• [ÉNONCÉ]
Répondez à ces trois questions sur l'article consacré au décès d'Emilie H. :
(a) Dans quelle commune se trouvait le laboratoire où la chercheuse s'est coupée le 30 mai 2010 ?
(b) À partir de quel mois et de quelle année a-t-elle eu des hallucinations et des troubles de la mémoire ?
(c) Quel organisme la plainte déposée par sa famille vise-t-elle ?

• [TEXTE FOURNI]
★ ★ ★ ★

- Diagnostiquée en avril 2019, la chercheuse décèdera quelques mois plus tard des suites de la maladie, à 33 ans.
- Une plainte pour "homicide involontaire" et "mise en danger de la vie d’autrui" a été déposée par la famille de la victime.
Emilie H. manipule des souris lorsqu’elle se coupe le 30 mai 2010 dans un laboratoire de Jouy-en-Josas (Yvelines). La maladie de Creutzfeldt-Jakob nouveau variant (vMCJ) a été inoculée aux rongeurs. La jeune femme porte des gants, déchirés lors de l’accident. Quelques minutes plus tard, elle contacte une infirmière et sa plaie est désinfectée. L'incident sera déclaré comme accident du travail, mais ce n'est que 7 ans plus tard qu'il refera surface. En 2017, Emilie H. présente des symptômes de la vMJC. Elle sera diagnostiquée en avril 2019, et décèdera quelques mois plus tard des suites de la maladie, à 33 ans.
Sept ans plus tard, l’apparition des premiers symptômes
The New England Journal of Medicine (NEJM) explique que la jeune femme ressent des douleurs dans l’épaule droite et dans le cou à partir de novembre 2017. En six mois, son cas s’aggrave et toute la partie droite de son corps la fait souffrir. À partir de janvier 2019, elle fait des hallucinations et montre des troubles de la mémoire. En avril, la maladie est diagnostiquée par la Cellule nationale de référence des maladies de Creutzfeldt-Jakob de l’hôpital de la Pitié-Salpêtrière. D’après une publication de l’Association française pour l’avancement des sciences (AFAS), la cellule a conclu à une origine compatible avec "une contamination accidentelle en milieu professionnel", du fait notamment de "l’exposition professionnelle à un agent bovin et/ou à l’agent de la maladie de Creutzfeldt-Jakob". Le NEJM explique que les caractéristiques cliniques de la patiente et les analyses neuropathologiques réalisées post-mortem sont similaires à celles de 27 patients ayant souffert de vMJC en France.
Une contamination liée à l’accident
La piste d’une contamination orale par l’ingestion de viande contaminée est peu probable dans ce cas, car les deux derniers cas de vMJC confirmés sont décédés en 2013 et en 2014, bien avant les premiers symptômes de la jeune femme. "L’exposition transdermique à du matériel contaminé par des prions est plausible chez cette patiente, explique la revue scientifique, car la souche à prions qu’elle avait manipulée était compatible avec le développement de la vMJC." Le prion est une protéine présente naturellement dans l’organisme et qui peut devenir pathogène. "Le délai de 7,5 ans entre l’accident de laboratoire et ses symptômes cliniques est conforme à la période d’incubation dans la forme transmise par transfusion de la maladie", ajoutent les scientifiques.
Une plainte déposée par l’entourage
En juin 2019, une plainte pour "homicide involontaire" et "mise en danger de la vie d’autrui" a été déposée par la famille de la victime, comme le rapporte BFMTV. Elle vise l’Institut National de Recherche Agronomique, employeur de la jeune femme au moment de l’accident. "Il n'y a absolument aucun doute sur le lien direct entre la blessure qu'elle a subie en 2010 et son décès aujourd’hui", a précisé l’avocat de la famille Me Julien Bensimhon. D’après la plainte, le laboratoire n’était pas aux normes, l’équipement de sécurité n’était pas adéquat et il n’y a pas eu suivi médical après l’accident. Une mission d’expertise a été ouverte par le Tribunal administratif de Paris.

★ ★ ★ ★

(Lignes extraites d'une collection)
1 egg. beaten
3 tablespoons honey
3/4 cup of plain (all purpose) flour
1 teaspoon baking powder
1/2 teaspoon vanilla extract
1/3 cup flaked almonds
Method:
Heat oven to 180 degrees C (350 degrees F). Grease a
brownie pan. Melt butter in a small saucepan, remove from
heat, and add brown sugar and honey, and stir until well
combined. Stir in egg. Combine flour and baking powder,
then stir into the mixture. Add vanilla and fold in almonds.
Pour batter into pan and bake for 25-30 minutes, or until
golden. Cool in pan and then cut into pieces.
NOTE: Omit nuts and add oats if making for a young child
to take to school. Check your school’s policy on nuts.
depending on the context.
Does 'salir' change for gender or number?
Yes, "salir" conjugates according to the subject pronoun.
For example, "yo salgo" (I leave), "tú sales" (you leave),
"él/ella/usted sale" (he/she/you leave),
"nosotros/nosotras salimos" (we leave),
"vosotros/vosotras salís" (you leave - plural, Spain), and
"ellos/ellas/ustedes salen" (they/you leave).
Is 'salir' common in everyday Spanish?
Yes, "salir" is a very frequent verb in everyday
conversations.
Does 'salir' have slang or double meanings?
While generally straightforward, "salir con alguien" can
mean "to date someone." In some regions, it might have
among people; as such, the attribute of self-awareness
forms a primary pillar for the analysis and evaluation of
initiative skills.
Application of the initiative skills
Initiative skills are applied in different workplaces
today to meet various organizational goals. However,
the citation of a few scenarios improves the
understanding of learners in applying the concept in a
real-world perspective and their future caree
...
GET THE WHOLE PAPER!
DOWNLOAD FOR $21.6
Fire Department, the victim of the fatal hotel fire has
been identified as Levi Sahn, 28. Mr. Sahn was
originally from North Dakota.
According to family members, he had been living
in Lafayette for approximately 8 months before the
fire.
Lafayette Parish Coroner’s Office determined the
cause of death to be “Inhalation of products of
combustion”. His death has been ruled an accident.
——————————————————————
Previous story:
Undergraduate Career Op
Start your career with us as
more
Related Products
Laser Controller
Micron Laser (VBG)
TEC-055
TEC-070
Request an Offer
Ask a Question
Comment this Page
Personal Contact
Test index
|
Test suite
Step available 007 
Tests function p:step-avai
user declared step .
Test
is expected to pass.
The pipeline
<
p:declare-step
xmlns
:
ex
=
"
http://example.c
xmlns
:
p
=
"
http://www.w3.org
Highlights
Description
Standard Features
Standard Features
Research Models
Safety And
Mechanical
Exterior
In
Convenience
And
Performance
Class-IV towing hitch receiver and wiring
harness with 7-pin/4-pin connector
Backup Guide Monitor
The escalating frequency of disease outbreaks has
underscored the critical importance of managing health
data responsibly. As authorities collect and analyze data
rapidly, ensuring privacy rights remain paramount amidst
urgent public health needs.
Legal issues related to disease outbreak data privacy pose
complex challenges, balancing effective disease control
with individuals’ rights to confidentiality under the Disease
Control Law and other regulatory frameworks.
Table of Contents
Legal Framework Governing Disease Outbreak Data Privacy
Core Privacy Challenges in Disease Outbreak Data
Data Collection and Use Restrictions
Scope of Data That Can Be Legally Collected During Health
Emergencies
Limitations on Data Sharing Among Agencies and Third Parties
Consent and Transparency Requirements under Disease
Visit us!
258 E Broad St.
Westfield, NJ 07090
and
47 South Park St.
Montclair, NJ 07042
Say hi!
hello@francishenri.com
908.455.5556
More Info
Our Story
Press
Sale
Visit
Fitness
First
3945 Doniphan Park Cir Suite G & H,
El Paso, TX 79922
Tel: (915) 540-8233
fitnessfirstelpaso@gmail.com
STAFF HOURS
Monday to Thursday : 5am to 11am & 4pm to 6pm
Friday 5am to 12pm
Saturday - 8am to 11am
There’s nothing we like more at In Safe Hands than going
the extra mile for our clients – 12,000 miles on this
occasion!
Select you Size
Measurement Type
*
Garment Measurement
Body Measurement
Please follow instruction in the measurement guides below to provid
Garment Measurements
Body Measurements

★ ★ ★ ★

• [RÉPONSE]
(a) À Jouy-en-Josas (Yvelines).
(b) À partir de janvier 2019.
(c) L'Institut National de Recherche Agronomique, son employeur au moment de l'accident.